Search the records for the string "across" and copy every line where it turns up.

::: Task input

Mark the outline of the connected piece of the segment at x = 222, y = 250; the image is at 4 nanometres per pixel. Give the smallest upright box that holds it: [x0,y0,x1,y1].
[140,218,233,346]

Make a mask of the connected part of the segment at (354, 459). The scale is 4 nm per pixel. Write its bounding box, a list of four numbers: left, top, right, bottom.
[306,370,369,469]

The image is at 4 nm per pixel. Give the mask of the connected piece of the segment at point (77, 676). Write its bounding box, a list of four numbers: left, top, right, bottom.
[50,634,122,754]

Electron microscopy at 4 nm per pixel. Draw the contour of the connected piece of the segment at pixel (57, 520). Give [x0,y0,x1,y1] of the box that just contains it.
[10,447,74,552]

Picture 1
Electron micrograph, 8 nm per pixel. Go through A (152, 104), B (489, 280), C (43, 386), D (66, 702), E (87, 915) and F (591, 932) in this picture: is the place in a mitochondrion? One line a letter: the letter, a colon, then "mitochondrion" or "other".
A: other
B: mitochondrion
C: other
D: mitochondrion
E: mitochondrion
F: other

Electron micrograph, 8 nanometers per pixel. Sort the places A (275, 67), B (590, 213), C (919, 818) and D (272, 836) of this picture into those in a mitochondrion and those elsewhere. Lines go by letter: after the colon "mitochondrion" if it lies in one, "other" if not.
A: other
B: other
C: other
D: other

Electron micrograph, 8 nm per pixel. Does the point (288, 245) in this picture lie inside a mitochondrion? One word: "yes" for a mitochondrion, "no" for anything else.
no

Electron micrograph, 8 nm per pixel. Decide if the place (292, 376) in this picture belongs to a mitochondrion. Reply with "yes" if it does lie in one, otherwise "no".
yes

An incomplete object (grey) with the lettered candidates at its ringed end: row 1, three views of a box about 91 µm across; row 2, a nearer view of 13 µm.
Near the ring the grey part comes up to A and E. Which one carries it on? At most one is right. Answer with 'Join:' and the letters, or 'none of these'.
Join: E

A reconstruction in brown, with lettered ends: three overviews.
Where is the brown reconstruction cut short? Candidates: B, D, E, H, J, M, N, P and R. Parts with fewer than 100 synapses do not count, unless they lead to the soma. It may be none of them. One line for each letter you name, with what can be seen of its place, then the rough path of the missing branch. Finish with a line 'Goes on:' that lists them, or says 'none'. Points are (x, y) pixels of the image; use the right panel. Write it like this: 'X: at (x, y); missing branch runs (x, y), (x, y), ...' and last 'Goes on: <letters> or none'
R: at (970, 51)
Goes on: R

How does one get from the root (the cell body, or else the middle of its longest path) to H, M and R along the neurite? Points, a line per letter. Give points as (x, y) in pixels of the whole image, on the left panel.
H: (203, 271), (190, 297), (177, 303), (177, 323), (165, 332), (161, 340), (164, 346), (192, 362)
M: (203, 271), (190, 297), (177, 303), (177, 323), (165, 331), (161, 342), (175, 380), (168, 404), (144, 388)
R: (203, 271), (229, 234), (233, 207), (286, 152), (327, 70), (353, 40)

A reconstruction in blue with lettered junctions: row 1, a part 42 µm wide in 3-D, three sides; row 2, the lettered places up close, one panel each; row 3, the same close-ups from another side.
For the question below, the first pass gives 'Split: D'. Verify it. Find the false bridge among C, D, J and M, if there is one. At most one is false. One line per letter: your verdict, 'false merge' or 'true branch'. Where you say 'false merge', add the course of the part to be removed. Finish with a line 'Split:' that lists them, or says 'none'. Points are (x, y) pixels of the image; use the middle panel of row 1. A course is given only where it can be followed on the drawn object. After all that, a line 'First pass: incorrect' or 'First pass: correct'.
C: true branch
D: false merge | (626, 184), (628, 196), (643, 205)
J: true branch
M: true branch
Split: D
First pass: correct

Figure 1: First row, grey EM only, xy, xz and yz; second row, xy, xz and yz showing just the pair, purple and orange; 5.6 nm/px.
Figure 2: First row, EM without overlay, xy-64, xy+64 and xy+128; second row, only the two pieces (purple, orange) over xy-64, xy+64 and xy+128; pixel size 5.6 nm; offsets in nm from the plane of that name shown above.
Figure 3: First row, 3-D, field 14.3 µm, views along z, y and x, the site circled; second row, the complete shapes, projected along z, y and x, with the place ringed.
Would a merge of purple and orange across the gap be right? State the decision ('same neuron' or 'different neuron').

::::::

Completed task
An incomplete object (grey) with the lettered candidates at its ringed end: row 1, three views of a box about 91 µm across; row 2, a nearer view of 13 µm.
Would a merge of purple and orange across the gap be right? State the decision ('same neuron' or 'different neuron').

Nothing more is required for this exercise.